⟨

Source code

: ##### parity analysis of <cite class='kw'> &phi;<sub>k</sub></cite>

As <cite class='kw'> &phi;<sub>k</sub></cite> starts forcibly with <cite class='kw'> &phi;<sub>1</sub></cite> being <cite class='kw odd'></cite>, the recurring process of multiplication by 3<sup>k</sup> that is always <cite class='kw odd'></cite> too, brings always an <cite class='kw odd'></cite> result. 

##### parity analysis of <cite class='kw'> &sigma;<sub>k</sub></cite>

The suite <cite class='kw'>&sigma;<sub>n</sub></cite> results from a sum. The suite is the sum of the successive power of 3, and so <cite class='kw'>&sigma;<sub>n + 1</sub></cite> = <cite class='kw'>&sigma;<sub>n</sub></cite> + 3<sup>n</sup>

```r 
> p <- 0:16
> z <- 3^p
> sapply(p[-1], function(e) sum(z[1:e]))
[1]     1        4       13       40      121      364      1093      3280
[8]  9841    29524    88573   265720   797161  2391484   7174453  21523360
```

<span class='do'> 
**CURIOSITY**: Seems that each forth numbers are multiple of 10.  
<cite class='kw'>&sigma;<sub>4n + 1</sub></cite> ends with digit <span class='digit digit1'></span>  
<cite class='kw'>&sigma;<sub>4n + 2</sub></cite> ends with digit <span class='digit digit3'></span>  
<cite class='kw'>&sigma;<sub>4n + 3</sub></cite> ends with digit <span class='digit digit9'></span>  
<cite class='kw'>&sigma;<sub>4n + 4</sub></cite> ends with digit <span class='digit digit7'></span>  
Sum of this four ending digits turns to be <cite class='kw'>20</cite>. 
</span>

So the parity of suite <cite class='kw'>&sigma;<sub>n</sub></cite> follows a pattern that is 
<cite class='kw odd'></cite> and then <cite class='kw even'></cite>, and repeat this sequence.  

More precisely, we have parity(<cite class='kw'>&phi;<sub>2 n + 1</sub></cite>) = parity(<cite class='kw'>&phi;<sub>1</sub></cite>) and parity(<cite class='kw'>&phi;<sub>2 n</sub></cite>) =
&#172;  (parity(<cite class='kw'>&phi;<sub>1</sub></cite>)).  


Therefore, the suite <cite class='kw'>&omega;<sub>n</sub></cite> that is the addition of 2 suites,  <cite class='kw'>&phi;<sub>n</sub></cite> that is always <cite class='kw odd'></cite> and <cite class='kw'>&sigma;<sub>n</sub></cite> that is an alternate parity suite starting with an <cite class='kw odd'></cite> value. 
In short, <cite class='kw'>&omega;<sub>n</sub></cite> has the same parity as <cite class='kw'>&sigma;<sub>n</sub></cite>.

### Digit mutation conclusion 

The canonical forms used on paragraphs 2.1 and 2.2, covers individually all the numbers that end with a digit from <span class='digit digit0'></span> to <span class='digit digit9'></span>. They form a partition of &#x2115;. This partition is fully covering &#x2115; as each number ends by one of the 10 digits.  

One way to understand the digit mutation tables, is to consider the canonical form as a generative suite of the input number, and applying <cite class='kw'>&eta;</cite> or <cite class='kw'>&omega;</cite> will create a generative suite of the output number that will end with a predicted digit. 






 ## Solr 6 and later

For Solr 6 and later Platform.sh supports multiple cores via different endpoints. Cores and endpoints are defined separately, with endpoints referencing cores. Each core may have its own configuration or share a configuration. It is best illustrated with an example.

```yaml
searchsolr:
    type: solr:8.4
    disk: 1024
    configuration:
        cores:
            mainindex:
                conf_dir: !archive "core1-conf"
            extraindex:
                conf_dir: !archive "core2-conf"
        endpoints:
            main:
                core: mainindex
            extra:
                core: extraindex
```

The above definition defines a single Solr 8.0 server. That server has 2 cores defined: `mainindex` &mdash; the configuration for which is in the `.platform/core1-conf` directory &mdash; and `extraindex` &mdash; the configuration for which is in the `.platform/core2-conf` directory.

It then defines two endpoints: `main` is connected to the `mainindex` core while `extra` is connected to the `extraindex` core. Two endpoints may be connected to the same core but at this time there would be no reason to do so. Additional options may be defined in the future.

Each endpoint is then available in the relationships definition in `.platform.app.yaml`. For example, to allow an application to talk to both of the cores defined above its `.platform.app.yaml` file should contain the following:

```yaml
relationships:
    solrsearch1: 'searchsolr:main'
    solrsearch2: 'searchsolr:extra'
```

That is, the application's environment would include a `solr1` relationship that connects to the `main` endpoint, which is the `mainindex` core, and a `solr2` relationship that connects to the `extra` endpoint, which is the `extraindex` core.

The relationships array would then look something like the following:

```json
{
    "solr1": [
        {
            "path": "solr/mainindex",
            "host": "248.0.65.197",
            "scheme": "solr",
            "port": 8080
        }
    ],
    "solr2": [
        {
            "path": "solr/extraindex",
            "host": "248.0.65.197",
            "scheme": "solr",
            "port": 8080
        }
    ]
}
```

⟩

* What to work on
From the records above, please extract every line and repeat it exactly.

* Task output
Source code

: ##### parity analysis of <cite class='kw'> &phi;<sub>k</sub></cite>

As <cite class='kw'> &phi;<sub>k</sub></cite> starts forcibly with <cite class='kw'> &phi;<sub>1</sub></cite> being <cite class='kw odd'></cite>, the recurring process of multiplication by 3<sup>k</sup> that is always <cite class='kw odd'></cite> too, brings always an <cite class='kw odd'></cite> result. 

##### parity analysis of <cite class='kw'> &sigma;<sub>k</sub></cite>

The suite <cite class='kw'>&sigma;<sub>n</sub></cite> results from a sum. The suite is the sum of the successive power of 3, and so <cite class='kw'>&sigma;<sub>n + 1</sub></cite> = <cite class='kw'>&sigma;<sub>n</sub></cite> + 3<sup>n</sup>

```r 
> p <- 0:16
> z <- 3^p
> sapply(p[-1], function(e) sum(z[1:e]))
[1]     1        4       13       40      121      364      1093      3280
[8]  9841    29524    88573   265720   797161  2391484   7174453  21523360
```

<span class='do'> 
**CURIOSITY**: Seems that each forth numbers are multiple of 10.  
<cite class='kw'>&sigma;<sub>4n + 1</sub></cite> ends with digit <span class='digit digit1'></span>  
<cite class='kw'>&sigma;<sub>4n + 2</sub></cite> ends with digit <span class='digit digit3'></span>  
<cite class='kw'>&sigma;<sub>4n + 3</sub></cite> ends with digit <span class='digit digit9'></span>  
<cite class='kw'>&sigma;<sub>4n + 4</sub></cite> ends with digit <span class='digit digit7'></span>  
Sum of this four ending digits turns to be <cite class='kw'>20</cite>. 
</span>

So the parity of suite <cite class='kw'>&sigma;<sub>n</sub></cite> follows a pattern that is 
<cite class='kw odd'></cite> and then <cite class='kw even'></cite>, and repeat this sequence.  

More precisely, we have parity(<cite class='kw'>&phi;<sub>2 n + 1</sub></cite>) = parity(<cite class='kw'>&phi;<sub>1</sub></cite>) and parity(<cite class='kw'>&phi;<sub>2 n</sub></cite>) =
&#172;  (parity(<cite class='kw'>&phi;<sub>1</sub></cite>)).  


Therefore, the suite <cite class='kw'>&omega;<sub>n</sub></cite> that is the addition of 2 suites,  <cite class='kw'>&phi;<sub>n</sub></cite> that is always <cite class='kw odd'></cite> and <cite class='kw'>&sigma;<sub>n</sub></cite> that is an alternate parity suite starting with an <cite class='kw odd'></cite> value. 
In short, <cite class='kw'>&omega;<sub>n</sub></cite> has the same parity as <cite class='kw'>&sigma;<sub>n</sub></cite>.

### Digit mutation conclusion 

The canonical forms used on paragraphs 2.1 and 2.2, covers individually all the numbers that end with a digit from <span class='digit digit0'></span> to <span class='digit digit9'></span>. They form a partition of &#x2115;. This partition is fully covering &#x2115; as each number ends by one of the 10 digits.  

One way to understand the digit mutation tables, is to consider the canonical form as a generative suite of the input number, and applying <cite class='kw'>&eta;</cite> or <cite class='kw'>&omega;</cite> will create a generative suite of the output number that will end with a predicted digit. 






 ## Solr 6 and later

For Solr 6 and later Platform.sh supports multiple cores via different endpoints. Cores and endpoints are defined separately, with endpoints referencing cores. Each core may have its own configuration or share a configuration. It is best illustrated with an example.

```yaml
searchsolr:
    type: solr:8.4
    disk: 1024
    configuration:
        cores:
            mainindex:
                conf_dir: !archive "core1-conf"
            extraindex:
                conf_dir: !archive "core2-conf"
        endpoints:
            main:
                core: mainindex
            extra:
                core: extraindex
```

The above definition defines a single Solr 8.0 server. That server has 2 cores defined: `mainindex` &mdash; the configuration for which is in the `.platform/core1-conf` directory &mdash; and `extraindex` &mdash; the configuration for which is in the `.platform/core2-conf` directory.

It then defines two endpoints: `main` is connected to the `mainindex` core while `extra` is connected to the `extraindex` core. Two endpoints may be connected to the same core but at this time there would be no reason to do so. Additional options may be defined in the future.

Each endpoint is then available in the relationships definition in `.platform.app.yaml`. For example, to allow an application to talk to both of the cores defined above its `.platform.app.yaml` file should contain the following:

```yaml
relationships:
    solrsearch1: 'searchsolr:main'
    solrsearch2: 'searchsolr:extra'
```

That is, the application's environment would include a `solr1` relationship that connects to the `main` endpoint, which is the `mainindex` core, and a `solr2` relationship that connects to the `extra` endpoint, which is the `extraindex` core.

The relationships array would then look something like the following:

```json
{
    "solr1": [
        {
            "path": "solr/mainindex",
            "host": "248.0.65.197",
            "scheme": "solr",
            "port": 8080
        }
    ],
    "solr2": [
        {
            "path": "solr/extraindex",
            "host": "248.0.65.197",
            "scheme": "solr",
            "port": 8080
        }
    ]
}
```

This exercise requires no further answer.